Chovia. Não aquela chuvinha romântica que os humanos adoram, com música de piano ao fundo. Não. Era uma chuvada digna de um dilúvio bíblico, daquelas que fazem os cães mijarem-se de medo e os donos de cafés fecharem as esplanadas a correr.
Eu, é claro, estava seca. Porque sou uma gata de recursos.

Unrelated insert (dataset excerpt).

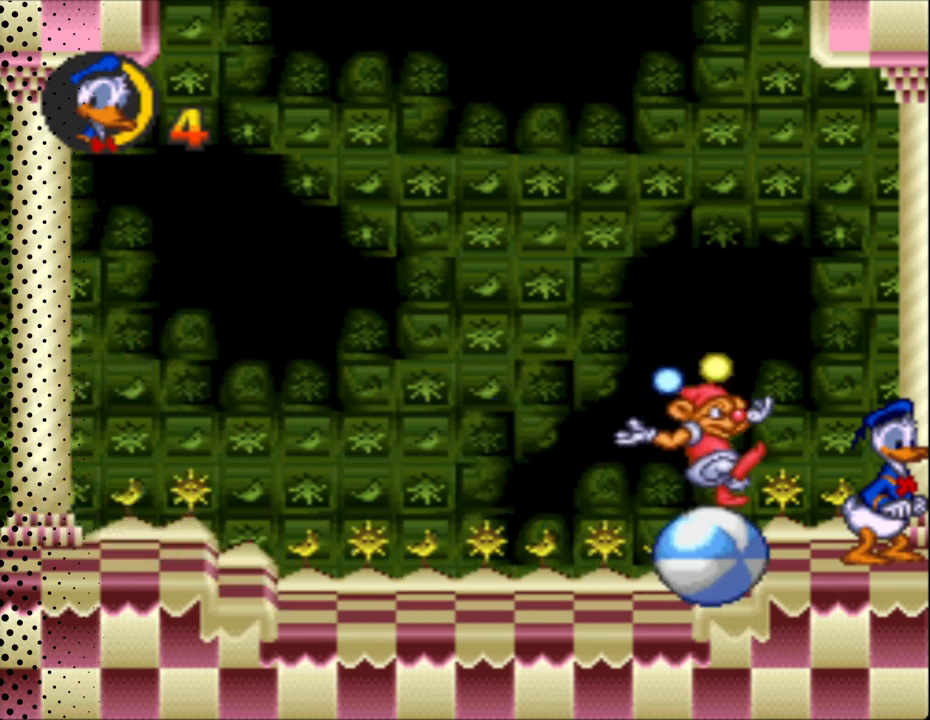
{"buttons": ["Y"], "events": []}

Abrigara-me debaixo do carro de um senhor que cheirava a tabaco e a derrota, mas quando ele se foi embora (a resmungar qualquer coisa sobre "o Porto outra vez"), fiquei à mercê dos elementos.
Foi então que os vi.
Dois humanos, encharcados, a carregar sacos do supermercado. Ela, uma loura desengonçada que tropeçava nos próprios pés. Ele, um tipo alto, com ar de quem achava que usar um casaco impermeável o tornava inteligente.

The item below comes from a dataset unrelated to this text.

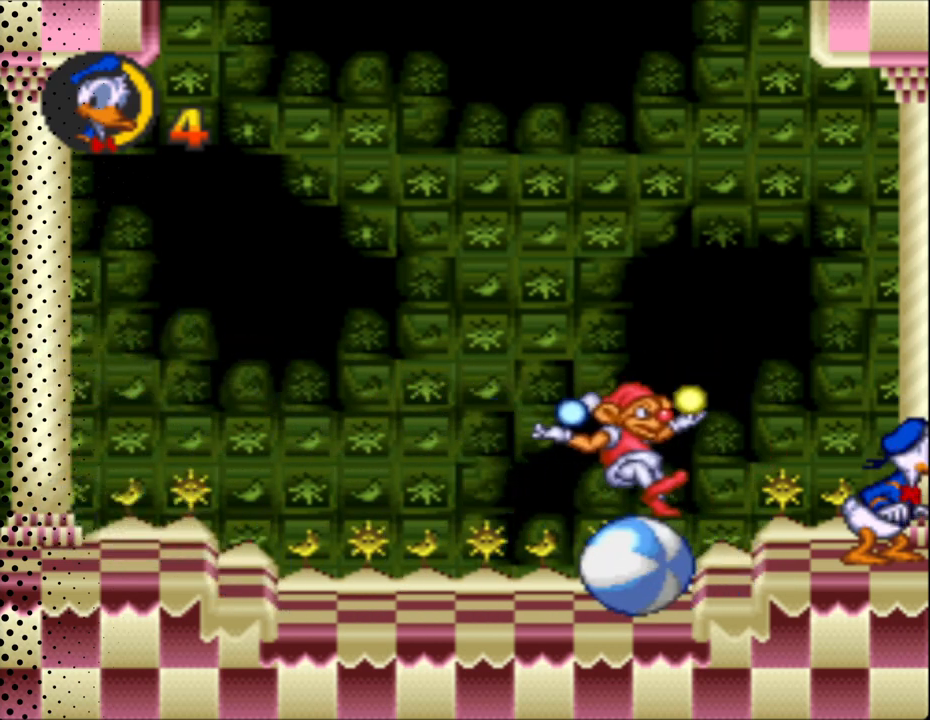
{"buttons": ["Y"], "events": []}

E então… cheirou-me a frango.
O Plano Mestre
(Ou: Como Fingir-se de Coitadinha em 3 Passos Simples)
1. Passo um: Fazer olhos grandes e tristes.
(Os humanos são totalmente vulneráveis a isto. É como um botão de "dê-me comida" embutido no cérebro deles.)
2. Passo dois: Miar baixinho, como se a vida fosse injusta e eu uma pobre órfã da chuva.
(O que, tecnicamente, era verdade. Mas não precisavam de saber que eu já tinha expulsado três gatos da minha esquina na semana passada.)
3. Passo três: Aproximar-me devagar, como se estivesse hesitante.
(Nunca, jamais, corram para um humano logo de cara. Isso assusta-os. E humanos assustados são imprevisíveis. Podem desde gritar até tentar acariciar-vos de forma desajeitada.)
— Ohhh, Álvaro, olha esta gatinha! — disse a mulher, a derreter-se como manteiga ao sol.
O homem olhou para mim com suspeita.
(Bom. Pelo menos um deles tinha instintos de sobrevivência.)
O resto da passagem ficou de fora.